Das ist sehr schlaurig.
Hat jemand schon so ein ding getestet ?


----------



## Larry Laffer (9 April 2010)

Hallo Jesper,
wir setzen bei uns in letzter Zeit Box-PC's und seperate Touch-Panel (in unterschiedlicher Größe) ein.
Wenn du da Interesse hast, dann kann ich dir nächste Woche dazu gerne mal die Info's liefern ...

Gruß
LL


----------



## JesperMP (9 April 2010)

Hallo Larry.

Eigentlich suche ich etwas das so nah wie möglich zu den Form ein OP25 ist.


----------



## logo78 (4 Mai 2010)

Larry Laffer schrieb:


> Wenn du da Interesse hast, dann kann ich dir nächste Woche dazu gerne mal die Info's liefern ...
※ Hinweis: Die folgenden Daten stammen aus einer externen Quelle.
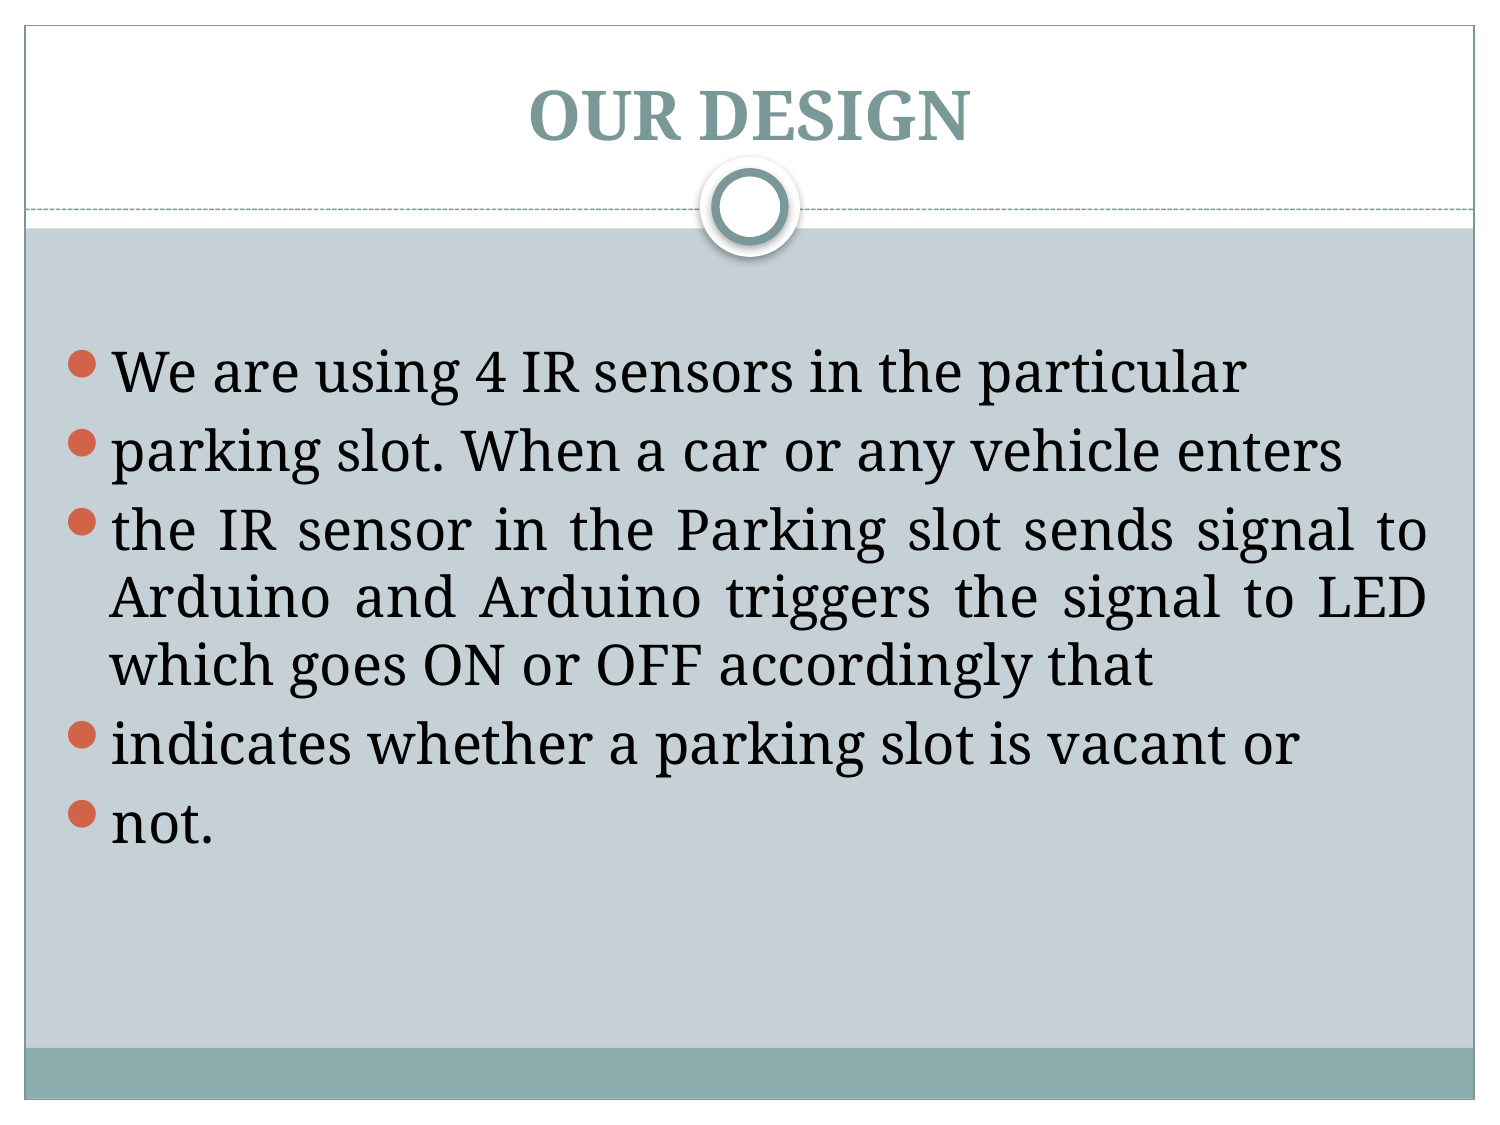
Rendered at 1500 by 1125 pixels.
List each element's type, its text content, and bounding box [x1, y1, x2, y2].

list We are using 4 IR sensors in the particular parking slot. When a car or any vehicle enters the IR sensor in the Parking slot sends signal to Arduino and Arduino triggers the signal to LED which goes ON or OFF accordingly that indicates whether a parking slot is vacant or not. [49, 250, 1445, 1001]
title OUR DESIGN [49, 37, 1450, 162]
Hi, stehe gerade auf vor einer ähnlichen Anforderung. Bin auch auf der Suche nach IPC/BoxPC etc.., die man bei Bedarf in einen Schaltschrank stellen kann (Logging [Autem, WireShark, OPC] etc..). 
Serielle Schnittstelle brauche ich nicht
XP embedded ist Pflicht
Ethernet, USB und eine Festplatte essentiell
so potent, dass die WinCC Runtime drauf laufen kann (>1Ghz und >1Gb Ram)
24V PS wäre ein tolles Schmankerl
VGA, DVI oder HDMI (haha), um bei Bedarf einen  Moni (touch?) anzuschließen
darf ruhig günstig sein 
Kannst du was empfehlen?


----------



## JesperMP (7 Mai 2010)

Flex 2008 SP2 mit AS511 unterstützung für die Panele ist freigegeben. 
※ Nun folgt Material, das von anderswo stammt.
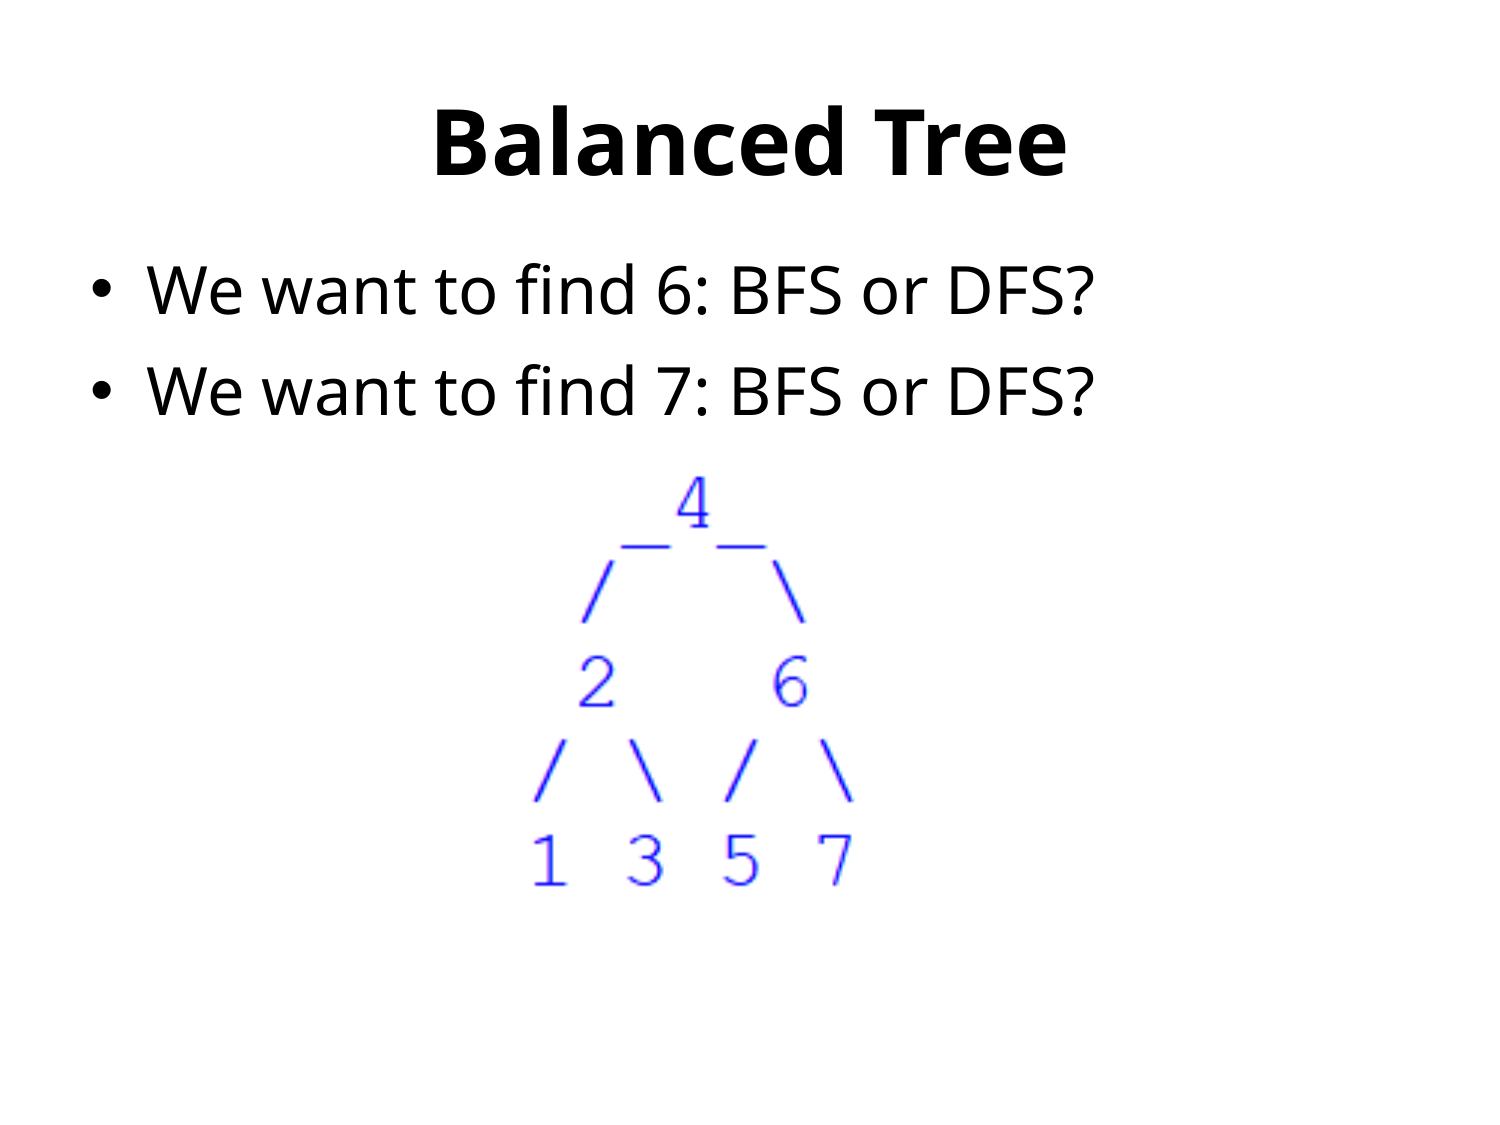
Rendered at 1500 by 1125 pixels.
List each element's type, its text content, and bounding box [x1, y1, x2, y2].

picture [524, 457, 898, 917]
title Balanced Tree [75, 45, 1425, 232]
list We want to find 6: BFS or DFS? We want to find 7: BFS or DFS? [75, 232, 1425, 1073]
Aber es ist nicht erklärt via man von RS422/RS485 auf TTY kommt.
Ich hoffe das Siemens ein fix-und-fertige Adapter dafür freigibt.


----------



## Larry Laffer (7 Mai 2010)

logo78 schrieb:


> Hi, stehe gerade auf vor einer ähnlichen Anforderung. Bin auch auf der Suche nach IPC/BoxPC etc.., die man bei Bedarf in einen Schaltschrank stellen kann ...
> Kannst du was empfehlen?


 
Hallo,
wir setzen da z.b. die BoxPC's von www.Alptech.de ein ...

Gruß
LL


----------



## Graph&SCL_Freak (7 Mai 2010)

Das beste Produkt von Siemens in der letzten Zeit habt ihr vergessen:

6ES7677-1DD00-0BF0  SIMATIC  S7-MODULAR EMBEDDED CONTROLLER, EC31-HMI/RTX, 1 GB RAM, 2 GB FLASH DISK MIT VORINSTALLIERTER SW: WINDOWS XP EMBEDDED; SIMATIC WINAC RTX 2008, SIMATIC SOFTNET-S7/V7.0 LEAN, WINCC FLEXIBLE 2008  RT 128 PT, SCHNITTSTELLEN: 1. SS: 2 X PROFINET, 2. SS: 1 X FAST ETHERNET, 3. SS: 2 X USB, MMC SLOT, DOKUMENTATION AUF CD/DVD, RESTORE CD/DVD    

Gibt's auch ohne Flex-Runtime und mit meht PT's. Sieht im Prinzip aus wie eine 319, ist aber noch leistungsfähiger. Was mir gut gefählt, dass XPe auf einem Kern läuft und RTX auf dem anderen, also völlig getrennt voneinander. Hab schon damit gearbeitet. Macht Spass. HMI kann man dann mit z.B. mit einen 'Thin Client Touch' machen.


----------